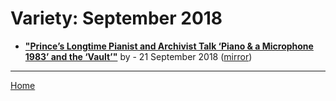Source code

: # Variety: September 2018

 - [**"Prince’s Longtime Pianist and Archivist Talk ‘Piano & a Microphone 1983’ and the ‘Vault’"**](https://variety.com/2018/biz/news/princes-longtime-pianist-and-archivist-talk-piano-a-microphone-1983-and-the-vault-1202952085/) by  - 21 September 2018 ([mirror](https://web.archive.org/web/*/https://variety.com/2018/biz/news/princes-longtime-pianist-and-archivist-talk-piano-a-microphone-1983-and-the-vault-1202952085/))

----

[Home](./)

## To do
From the line containing "Variety: September 2018" to the final line of the data, repeat each line exactly. Include both ends.

## Result of the task
: # Variety: September 2018

 - [**"Prince’s Longtime Pianist and Archivist Talk ‘Piano & a Microphone 1983’ and the ‘Vault’"**](https://variety.com/2018/biz/news/princes-longtime-pianist-and-archivist-talk-piano-a-microphone-1983-and-the-vault-1202952085/) by  - 21 September 2018 ([mirror](https://web.archive.org/web/*/https://variety.com/2018/biz/news/princes-longtime-pianist-and-archivist-talk-piano-a-microphone-1983-and-the-vault-1202952085/))

----

[Home](./)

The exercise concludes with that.